In this code, you can see the use of the JSTL c:forEach tag to iterate through a collection of scenarios. It creates a new row for each scenario and displays the attributes of the scenario object in a separate cell using the JSTL c:out tag. A key point here is that the JSTL tag attribute code items="${sessionScope.MortgageLoanAccount.allScenarios}" references the managed bean named MortgageLoanAccount, defined by JSF with session scope in the faces-config.xml file as explained earlier. Because the MortgageLoanAccount bean is a session-level object, it's not limited to JSF—anybody can reference it. The c:forEach tags uses JSTL's syntax to access the bean. More specifically, it invokes the allScenarios method of that object, which returns a collection of MortgageLoanScenario objects. The loop references each object in the collection using the variable name scenario on this JSP page.

The third interesting code section in results.jsp is:

<f:view> <h:form id="resultsForm" > <h:panel_grid columns="3"> <h:output_text value="#{uiBundle.scenarioToAccept}" /> <h:input_text id="acceptedScenarioId" value="#{MortgageLoanAccount.acceptedScenarioId}" /> <h:command_button id="acceptScenario" action="acceptScenario" value="#{uiBundle.acceptButton}" /> <h:command_button id="startOver" action="startOver" value="#{uiBundle.startOver}" /> </h:panel_grid> </h:form> </f:view>

This preceding code fragment shows all the JSF code required to create the Calculation Result screen. You can see that it's clearly separated from the JSTL code, which is preferable because:

  • It's easier to read and understand.
  • It's easier to debug.
  • It will be easier to maintain using JSF supported IDE tools.
JSF does not really provide a simple solution for iteration like JSTL does. This is one area where the coexistence of JSTL within a JSF application will provide a significant advantage.

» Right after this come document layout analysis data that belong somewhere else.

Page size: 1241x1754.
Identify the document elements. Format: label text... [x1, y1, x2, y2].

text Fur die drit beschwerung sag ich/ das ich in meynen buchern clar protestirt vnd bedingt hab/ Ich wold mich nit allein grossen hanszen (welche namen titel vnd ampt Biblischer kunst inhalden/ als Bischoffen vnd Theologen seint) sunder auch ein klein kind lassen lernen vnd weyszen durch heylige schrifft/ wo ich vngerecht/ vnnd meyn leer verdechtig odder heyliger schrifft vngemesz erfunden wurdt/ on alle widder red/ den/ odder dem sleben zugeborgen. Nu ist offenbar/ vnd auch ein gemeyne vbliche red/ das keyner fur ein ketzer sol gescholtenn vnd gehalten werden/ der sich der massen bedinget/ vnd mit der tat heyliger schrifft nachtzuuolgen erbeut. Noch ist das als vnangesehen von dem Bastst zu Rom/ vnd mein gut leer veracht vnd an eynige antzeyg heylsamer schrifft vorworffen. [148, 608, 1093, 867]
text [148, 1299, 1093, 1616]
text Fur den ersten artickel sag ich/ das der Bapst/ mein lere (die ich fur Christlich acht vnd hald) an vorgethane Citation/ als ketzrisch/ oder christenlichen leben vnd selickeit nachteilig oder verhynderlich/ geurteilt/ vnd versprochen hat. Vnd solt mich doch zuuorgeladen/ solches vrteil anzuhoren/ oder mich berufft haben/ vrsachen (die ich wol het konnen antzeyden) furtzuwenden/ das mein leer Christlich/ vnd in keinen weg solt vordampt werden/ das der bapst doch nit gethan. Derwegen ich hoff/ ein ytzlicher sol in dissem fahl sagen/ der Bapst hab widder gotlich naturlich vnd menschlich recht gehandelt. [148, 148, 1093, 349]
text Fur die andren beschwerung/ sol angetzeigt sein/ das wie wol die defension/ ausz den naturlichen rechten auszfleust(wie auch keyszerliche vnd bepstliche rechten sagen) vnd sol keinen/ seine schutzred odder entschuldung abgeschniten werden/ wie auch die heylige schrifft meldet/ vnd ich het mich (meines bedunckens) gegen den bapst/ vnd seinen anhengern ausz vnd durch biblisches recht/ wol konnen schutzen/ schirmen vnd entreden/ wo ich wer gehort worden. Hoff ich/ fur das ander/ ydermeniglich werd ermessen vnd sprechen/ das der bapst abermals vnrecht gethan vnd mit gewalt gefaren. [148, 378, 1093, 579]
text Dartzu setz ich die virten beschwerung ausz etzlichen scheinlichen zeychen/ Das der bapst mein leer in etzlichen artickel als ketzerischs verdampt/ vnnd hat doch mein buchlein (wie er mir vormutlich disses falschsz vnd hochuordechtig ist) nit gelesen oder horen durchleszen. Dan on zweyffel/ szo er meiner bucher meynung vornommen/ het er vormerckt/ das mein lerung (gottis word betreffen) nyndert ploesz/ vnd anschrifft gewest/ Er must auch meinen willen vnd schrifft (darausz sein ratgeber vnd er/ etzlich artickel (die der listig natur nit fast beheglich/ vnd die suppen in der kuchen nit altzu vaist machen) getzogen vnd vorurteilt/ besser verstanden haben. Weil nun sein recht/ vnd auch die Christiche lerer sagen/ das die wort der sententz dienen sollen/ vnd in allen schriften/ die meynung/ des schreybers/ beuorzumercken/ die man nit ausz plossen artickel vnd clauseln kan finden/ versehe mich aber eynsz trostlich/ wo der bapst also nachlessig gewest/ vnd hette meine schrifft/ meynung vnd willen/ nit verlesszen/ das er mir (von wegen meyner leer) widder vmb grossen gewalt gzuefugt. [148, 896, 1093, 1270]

You can also contain JSF sections within a JSTL tag. One reason to do this would be to conditionally display a JSF FormA or FormB based on certain criteria within a JSP page, a scenario that truly takes advantage of the strength of both technologies. One can argue that it would be cleaner to have an all-JSF solution to do the same thing; however that requires you to define two different JSP pages—one for each form—and then to navigate conditionally to one page or the other based on navigation rules defined in the faces-config.xml file. The final answer on which technology to use really depends on your situation. If you're developing a new application from the ground up, an all-JSF solution will definitely be cleaner. If you're refactoring an existing JSTL application, the JSTL-JSF mix will be faster.